La Encarnación –el motivo central de la Navidad y de todo el cristianismo– es una broma divina por lo que tiene de incongruencia, de reunión de opuestos: lo infinito y lo finito se encuentran, lo eterno y lo temporal se abrazan. Y si pensamos que Dios se hace hombre para que el hombre se haga Dios, para que cada uno de nosotros llegue a ser otro Cristo, entonces la paradoja es de órdago: la Encarnación nos revela que estamos destinados a la divinización. Por eso, el cristianismo es el mayor de los humanismos posibles. No estamos llamados solo a la perfección moral, sino a la transformación en Dios.
Y para agudizar más el humor, la Encarnación no tuvo lugar en Roma, Atenas o Babilonia, las grandes capitales del momento, sino en Belén de Judea, un diminuto enclave en una esquina del Imperio Romano. Pero el humor de la Encarnación no termina ahí. Como cabía temer, a la vista de tan extravagante cuna, Dios no se encarna en un hombre poderoso, un emperador, un generalísimo, un sumo sacerdote o un archimillonario, sino en un niño pobre y vulnerable que, puesto a no nacer en un palacio, ni siquiera nace en la humilde casa de su padre José, sino en una cueva donde los pastores guardan el ganado.
Pues el Dios hombre aún tuvo más buen humor: el de apropiarse de una genealogía “infecta”. Quiso asumir en su ascendencia la historia humana en todas sus vertientes y se solidarizó con esa humanidad pecadora a la que quería salvar. A través de José, que lo adopta como hijo, entra en la dinastía de David, el mayor rey de la historia de Israel, pero su genealogía deja mucho que desear. En ella encontramos un idólatra convertido (Abraham), patriarcas opulentos, esclavos en Egipto, una prostituta profesional (Rajab), una esposa adúltera (Betsabé), un rey corrupto (Acaz), un rey idólatra (Manasés)… En contrapartida de estos antepasados lejanos tan poco ilustres, Jesús se procuró la limpieza y la honradez total en los que iban a ser sus inmediatos progenitores, pero también la sencillez y la humildad absolutas. Seguro que muchas mujeres judías de la época, pertenecientes a la nobleza o la aristocracia religiosa, soñaron con convertirse en la madre del Mesías, del Esperado. Pero la lotería –que no fue en absoluto lotería: el puesto estaba destinado a María desde el inicio de la creación– no les tocó a ellas, sino a una joven virgen de Nazaret.

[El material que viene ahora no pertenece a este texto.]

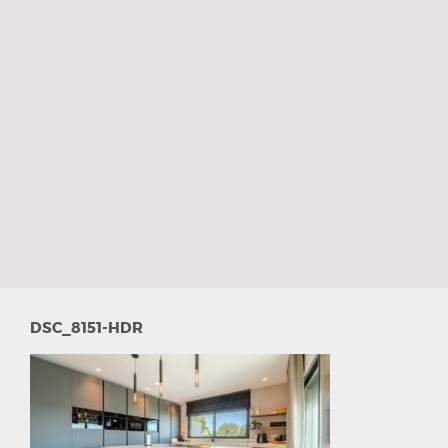
DSC_8151-HDR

La maternidad de María ––que aún no convivía con ningún hombre– entra dentro de esas maternidades imposibles de la Biblia, que, ciertamente, tienen mucho de broma divina, como la de Sara –la mujer de Abraham– o la de Isabel, la prima de María, las dos estériles. Pero el anuncio del ángel Gabriel a María de que concebirá un hijo no es solo una broma divina; es también una broma pesada, porque convierte automáticamente a la joven en madre soltera, puesto que aún no había comenzado a convivir con José, o, si se prefiere, en adúltera, pues, aunque todavía no se había celebrado la boda, los jóvenes debían de considerarse ya esposos, porque existía un compromiso formal entre ellos. La broma del embarazo de María la tuvo que sumergir no solo en la perplejidad, sino también en el miedo y la angustia. Por eso, su respuesta al ángel –“Aquí está la esclava del Señor, que me suceda según dices”– rebosa de una fe y un valor admirables.
De esta broma que es la Encarnación puede uno reírse burlonamente, como han hecho muchos durante siglos, pero los cristianos nos reímos con ella con gusto y con fe. Dios decide salvarnos haciéndonos reír, quizá porque el núcleo del pecado es tomarse demasiado en serio a uno mismo.